Any time I am able to connect personally to a film, a novel, a poem, a piece of music, a work of Art or anything loosely related, it helps me to envision the circumstances and inspiration the artist had felt whilst creating their particular art. For Bukowski, I imagine the dancing clouds of smoke smothering the dripping alleyways and alcoholic dreams that sit stagnant within the languid stillness of his ordinary madness and maniac ramblings. For Nick Drake, I imagine an empty floor of his bedroom or the autumnal grace of the trees swaying to a gentle breeze. This visualization does not have to be merely physical; it can also be an emotional visualization. This can be the moment at which you are finally able to walk beside the footsteps the artist had taken. And with this abstraction, I wander closely to the stagnant rainfall of England’s shores and I look through the eyes of Mark Hollis as he sits in his own boat that drifts in his own personal world. Boxed-in and framed within 8 recordings of quiet beauty, Mark Hollis emerged again from the ashes of Talk Talk to record an album that is as personal and mournful yet blissfully caught in repose as any album can get.
Mark Hollis creates a frequent intensity that stifles the listener at first, and like an enthralling painting, quietly clutches your interest in a way that draws you in completely. Listening to Mark Hollis’ self-titled helps separate you from the chaos of your own life, and for a moment houses you into a desolate shed away from the everyday disorder of life. In that respect, the similarity between [i]Mark Hollis and Pink Moon
is uncanny in that they both are beacons of calmness. The only difference between the two is that Hollis mends folk, silence, free-jazz into emotionally raw song-writing. Then again, much of the album’s success is owing to Hollis’ wonderful voice that undulates softly and comforts the listener, almost blanketing the still atmosphere with a cloak of comfort. “Colour of Spring” opens with a few blank seconds of silence, and the use of silence is perfected by Hollis who paints his songs with wonderful detail and subtlety. This almost poetic subtlety is reinforced in Hollis’ cryptic lyrics “And yet I'll gaze/The colour of spring/Immerse in that one moment/Left in love with everything/Soar the bridges/That I burnt before/One song among us all”

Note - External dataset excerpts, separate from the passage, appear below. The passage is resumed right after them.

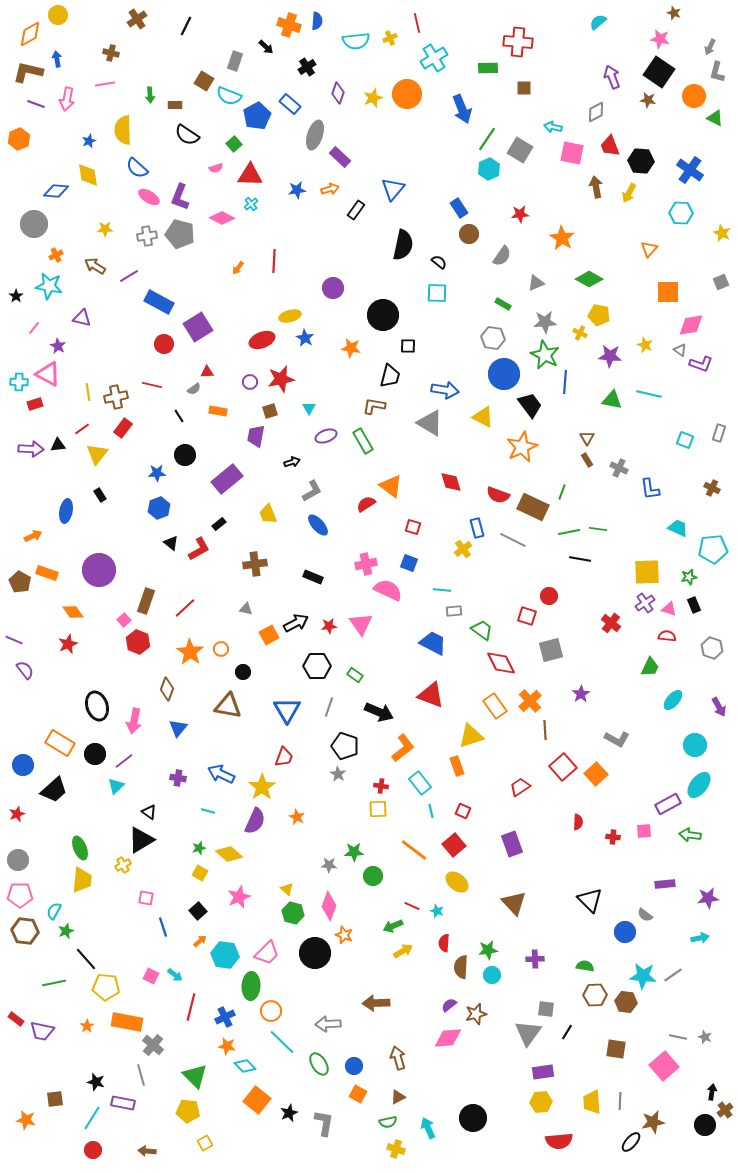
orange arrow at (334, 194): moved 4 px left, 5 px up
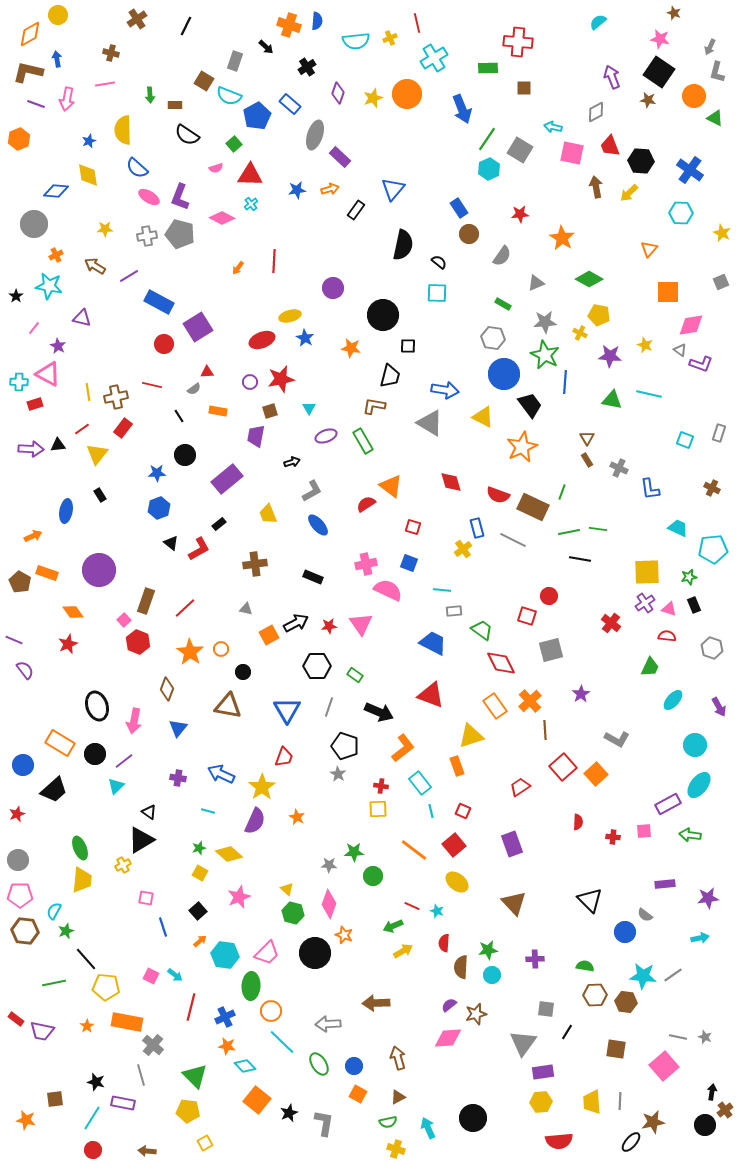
yellow arrow at (629, 193): rotated 18 degrees clockwise
pink diamond at (329, 906): moved 2 px up
gray triangle at (528, 1033): moved 5 px left, 10 px down
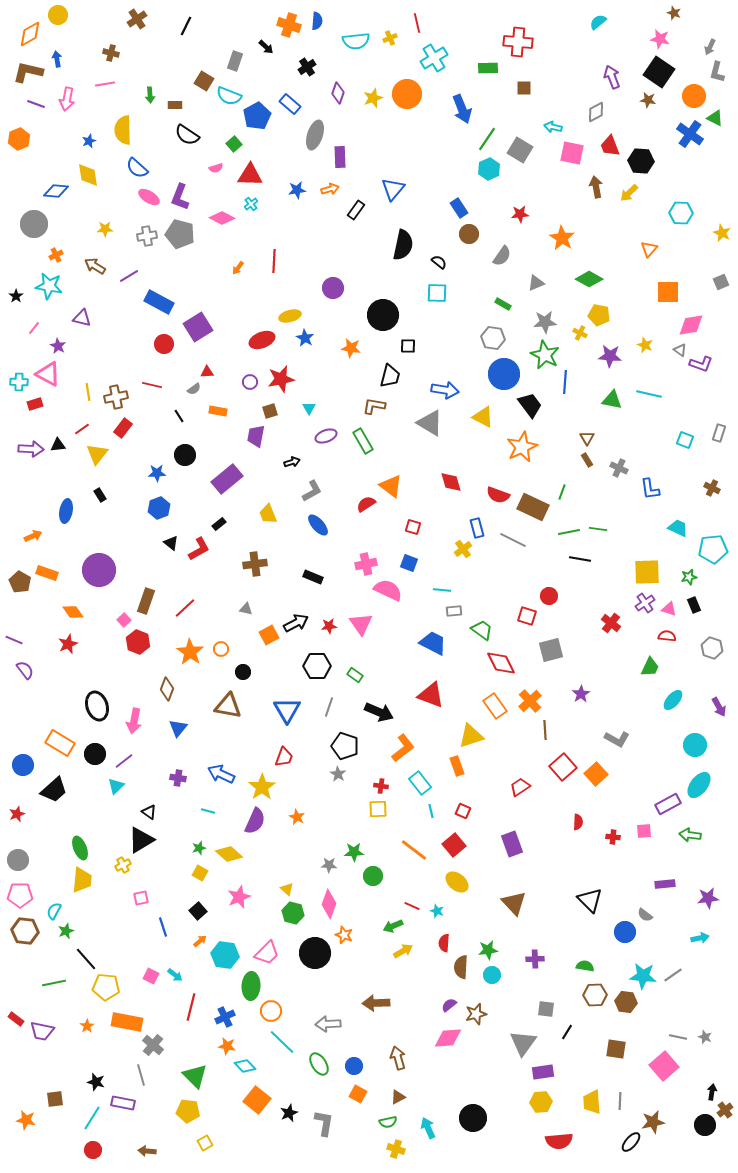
purple rectangle at (340, 157): rotated 45 degrees clockwise
blue cross at (690, 170): moved 36 px up
pink square at (146, 898): moved 5 px left; rotated 21 degrees counterclockwise
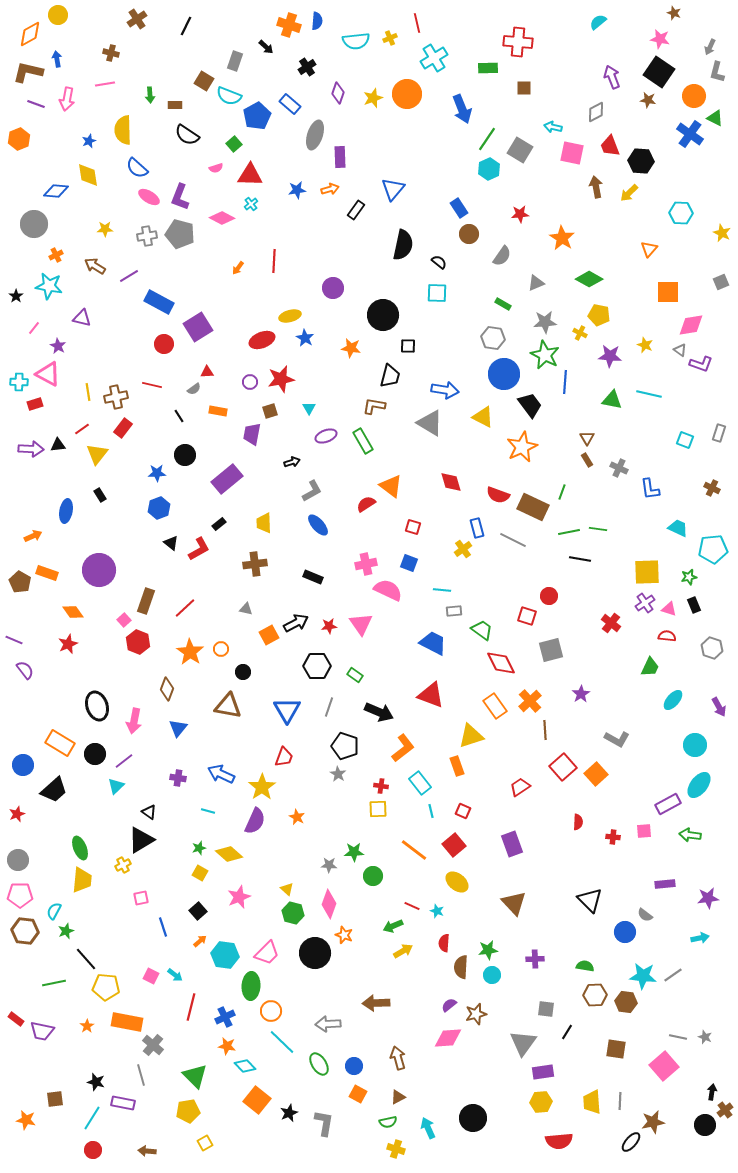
purple trapezoid at (256, 436): moved 4 px left, 2 px up
yellow trapezoid at (268, 514): moved 4 px left, 9 px down; rotated 20 degrees clockwise
yellow pentagon at (188, 1111): rotated 15 degrees counterclockwise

. Each hollow silence only intensifies the emotion of Hollis’ song. The simple piano melody of “Colour of Spring” allows Hollis to fluctuate his voice in a manner that seems so personal and mournful. It is this that makes the self-titled one of the most intimate and personal records made. Listening to the record feels like one is intruding into the deepest depths of a person’s emotions, and to be given that opportunity makes the record so indelible and distinctive.
Almost immediately after the subtle strokes of piano of “Colour of Spring”, Hollis displays his sublime ability to inject minimalism into an interesting concoction in “Watershed”, where the atmosphere is dripping with life and emanating moods of Spring, yet the arrangements of the instruments are composed in a way that gives every instrument a chance to breathe. This facet is present in much of the album and the harmonious blend of every croon of the horns and every subtle strum of the guitar is weaved so that none of the instruments intrude on one another. Hollis does this with such precision that it is not noticeable at first. In “Westward Bound”, the ever-present jazz influences are able to be demonstrated to their greatest degree and the slight hum of Hollis’ beautiful voice anchors some of the songs when they begin to cave inward into moments of tedium. These moments are the exception rather than the rule. The importance of Hollis’ voice cannot be overstated to the success of the album for the listener. If not appreciated, the bleak and grey of the album’s atmosphere would wallow flat and hollow, without the operatic croon of Mark Hollis’ voice to lift it into a more elevating echelon.
Much of the music, it seems, is divided between the so-called post-rock dirge and the fluid Jazz. The best example to encapsulate the latter would be “The Gift”, which grooves with bobbing rhythm. Easily the most instrumentally full song on Mark Hollis, it demonstrates an added facet, proving that Mark Hollis can handle multiple dimensions to his song-writing. “A New Jerusalem” ends the record as it began – with a moment of tranquility and peacefulness that has me envisioning a cold grey waterfront, tip-toeing the fringe between the sea and the pavement. Ending the record with fitting moments of silence, Mark Hollis ends with a dead moment of closure. Mark Hollis sits conjuring up music in the grey hours of morning you can take walks through, in your nonchalant leisure, against the fleeting cars running past. I could see Mark now, kneeling at the side of his bed, closing his eyes and humming distant melodies out of his window. That’s the images I conjure, that is the place where I connect and walk through the world he has created. And such an image is more than enough to put a smile on my face.